## Texte source

Intervention de Annick Girardin

Séance en hémicycle du 9 novembre 2012 à 15h00
Projet de loi de finances pour 2013 — Écologie développement et aménagement durables

Photo issue du site de l'Assemblée nationale ou de WikipediaAnnick Girardin, rapporteure spéciale de la commission des finances pour la sécurité et les affaires maritimes, la pêche et l'aquaculture :

Monsieur le président, madame la ministre, monsieur le ministre, messieurs les présidents de commission, messieurs les rapporteurs, mes chers collègues, rapporter à l'Assemblée nationale le budget pour la sécurité des affaires maritimes, la pêche et l'aquaculture est pour moi un grand plaisir. Mon engagement et mon attachement aux choses de la mer sont réels et je l'ai démontré : je me suis exprimée de nombreuses fois sur ce sujet ici, dans l'hémicycle, sous la dernière législature.

Depuis la fusion en un seul programme des crédits accordés à la pêche et à l'aquaculture d'une part, à la sécurité et aux affaires maritimes d'autre part, le programme 205 offre une vision élargie de l'effort budgétaire mené par le pays en direction du monde maritime. Cette mise en cohérence représente une réelle avancée par rapport au précédent découpage ministériel et budgétaire. Je me félicite donc de cette volonté du Président de la République, volonté qui traduit une nouvelle ambition maritime pour la France.

## À compléter
(a) D'après l'intervention, quel programme réunit désormais les crédits de la pêche et de l'aquaculture avec ceux de la sécurité et des affaires maritimes ?
(b) Recopiez le passage de l'intervention qui commence par « Photo issue du » et se poursuit jusqu'à « la dernière législature. » inclus.
Les lignes qui suivent proviennent d'une autre source.

## Informations affichées

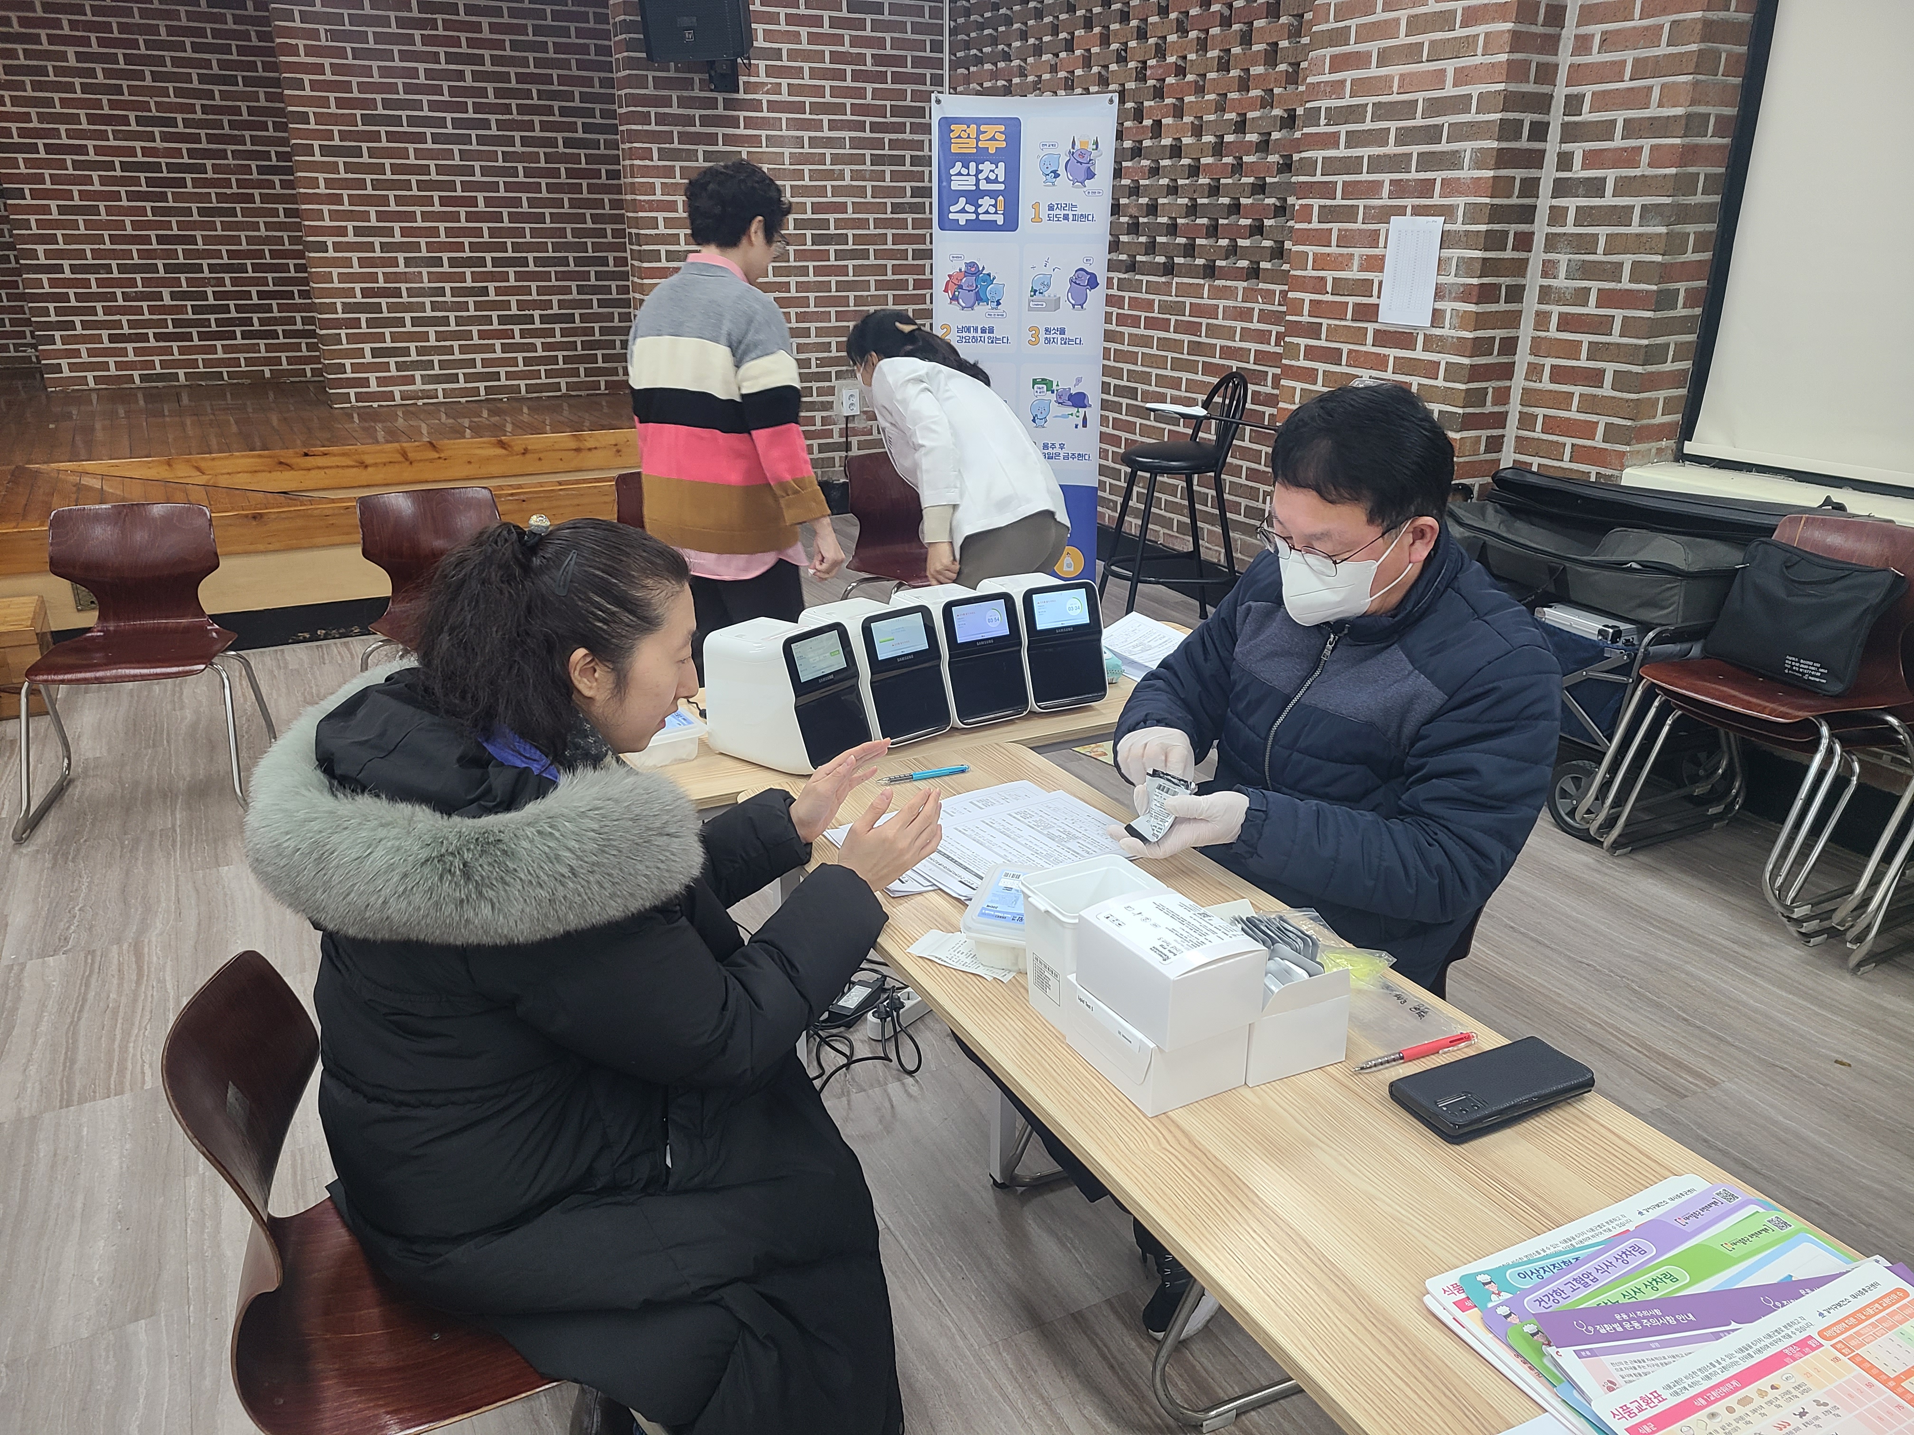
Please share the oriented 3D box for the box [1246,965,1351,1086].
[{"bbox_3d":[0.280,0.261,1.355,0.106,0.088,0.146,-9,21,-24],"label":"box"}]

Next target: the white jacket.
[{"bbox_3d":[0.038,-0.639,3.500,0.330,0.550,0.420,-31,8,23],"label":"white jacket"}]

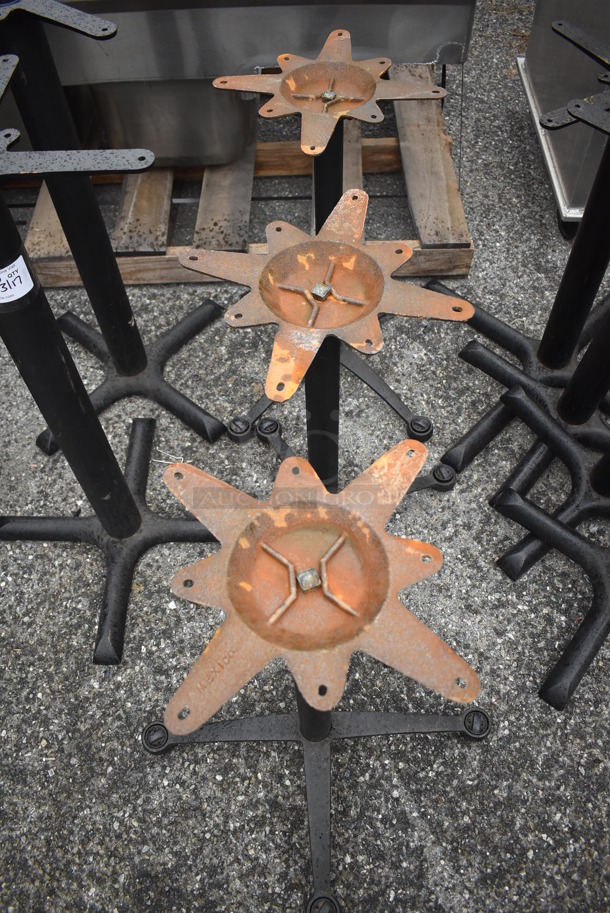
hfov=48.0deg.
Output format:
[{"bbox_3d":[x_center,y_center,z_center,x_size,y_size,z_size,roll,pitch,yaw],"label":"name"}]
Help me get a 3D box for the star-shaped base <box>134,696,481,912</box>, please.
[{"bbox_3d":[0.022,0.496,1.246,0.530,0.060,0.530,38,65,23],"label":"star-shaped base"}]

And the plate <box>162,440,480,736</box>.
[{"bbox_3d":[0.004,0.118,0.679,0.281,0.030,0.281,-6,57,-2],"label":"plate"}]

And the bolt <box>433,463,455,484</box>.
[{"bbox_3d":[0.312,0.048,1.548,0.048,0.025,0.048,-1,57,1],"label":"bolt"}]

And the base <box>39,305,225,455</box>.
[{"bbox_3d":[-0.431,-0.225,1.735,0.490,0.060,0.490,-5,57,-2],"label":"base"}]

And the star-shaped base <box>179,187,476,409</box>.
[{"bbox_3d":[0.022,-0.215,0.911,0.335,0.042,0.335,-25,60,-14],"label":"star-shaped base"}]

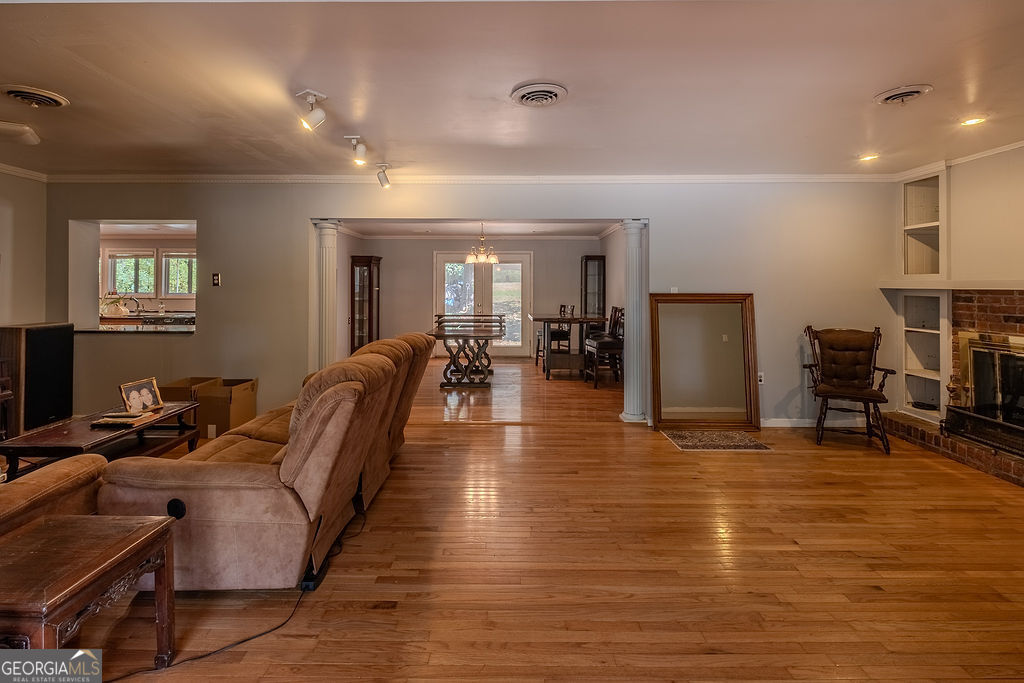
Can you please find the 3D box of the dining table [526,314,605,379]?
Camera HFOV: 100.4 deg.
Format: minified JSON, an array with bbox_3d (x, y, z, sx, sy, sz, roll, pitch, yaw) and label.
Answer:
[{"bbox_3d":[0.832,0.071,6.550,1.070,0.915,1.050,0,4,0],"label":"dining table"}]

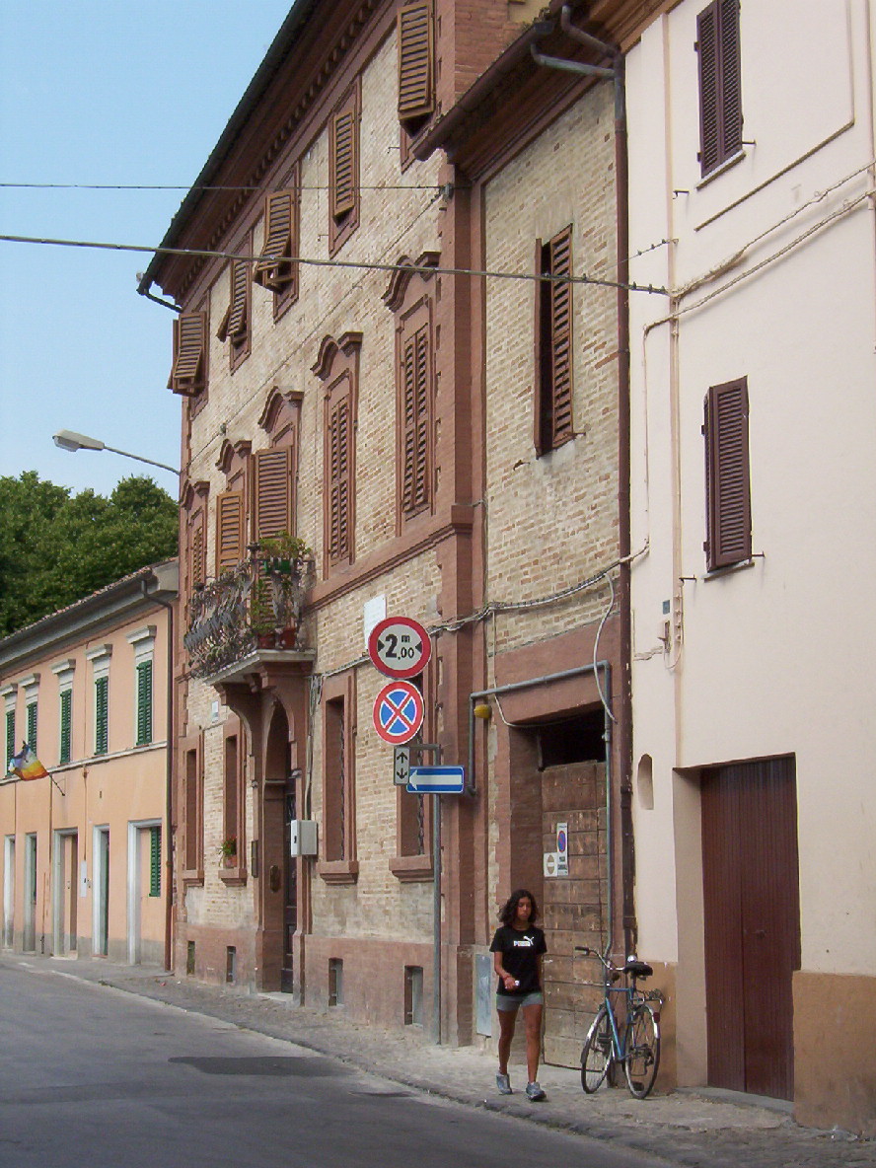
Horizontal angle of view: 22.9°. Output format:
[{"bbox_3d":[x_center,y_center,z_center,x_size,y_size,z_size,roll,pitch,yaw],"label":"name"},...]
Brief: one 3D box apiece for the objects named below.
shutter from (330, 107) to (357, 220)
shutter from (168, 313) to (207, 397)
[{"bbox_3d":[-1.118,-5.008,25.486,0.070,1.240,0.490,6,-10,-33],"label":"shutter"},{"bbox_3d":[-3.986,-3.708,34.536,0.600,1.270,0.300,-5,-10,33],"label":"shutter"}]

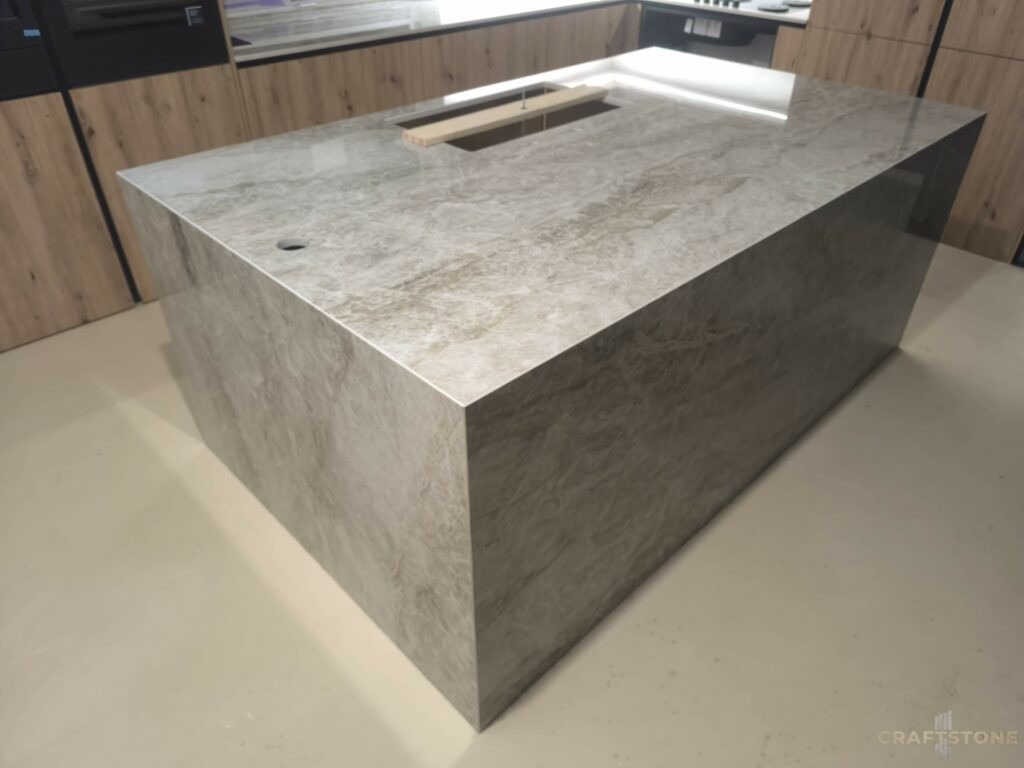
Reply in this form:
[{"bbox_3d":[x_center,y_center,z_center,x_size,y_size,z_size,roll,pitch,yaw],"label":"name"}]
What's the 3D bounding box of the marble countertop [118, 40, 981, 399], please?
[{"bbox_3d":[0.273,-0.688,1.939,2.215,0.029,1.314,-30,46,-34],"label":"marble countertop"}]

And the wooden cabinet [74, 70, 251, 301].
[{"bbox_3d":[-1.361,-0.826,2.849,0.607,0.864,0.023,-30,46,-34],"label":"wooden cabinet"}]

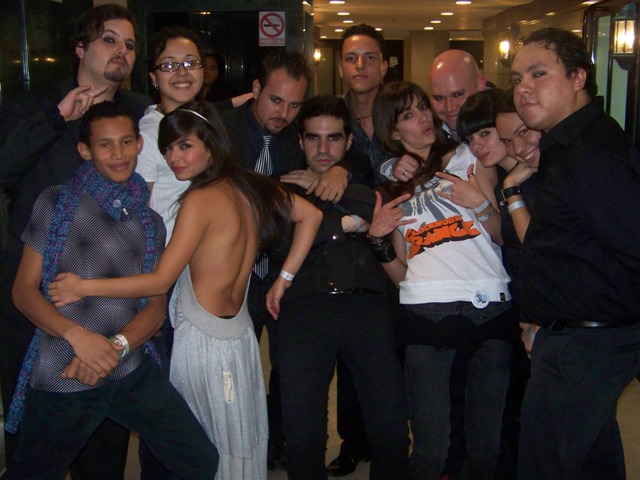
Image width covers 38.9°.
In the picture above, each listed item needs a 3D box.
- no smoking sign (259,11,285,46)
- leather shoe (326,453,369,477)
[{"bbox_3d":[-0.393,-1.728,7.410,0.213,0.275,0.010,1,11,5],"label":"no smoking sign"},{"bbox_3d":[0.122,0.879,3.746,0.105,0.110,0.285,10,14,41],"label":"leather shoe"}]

## Résultats de l'exercice
(a) Le programme 205.

(b)
Photo issue du site de l'Assemblée nationale ou de WikipediaAnnick Girardin, rapporteure spéciale de la commission des finances pour la sécurité et les affaires maritimes, la pêche et l'aquaculture :

Monsieur le président, madame la ministre, monsieur le ministre, messieurs les présidents de commission, messieurs les rapporteurs, mes chers collègues, rapporter à l'Assemblée nationale le budget pour la sécurité des affaires maritimes, la pêche et l'aquaculture est pour moi un grand plaisir. Mon engagement et mon attachement aux choses de la mer sont réels et je l'ai démontré : je me suis exprimée de nombreuses fois sur ce sujet ici, dans l'hémicycle, sous la dernière législature.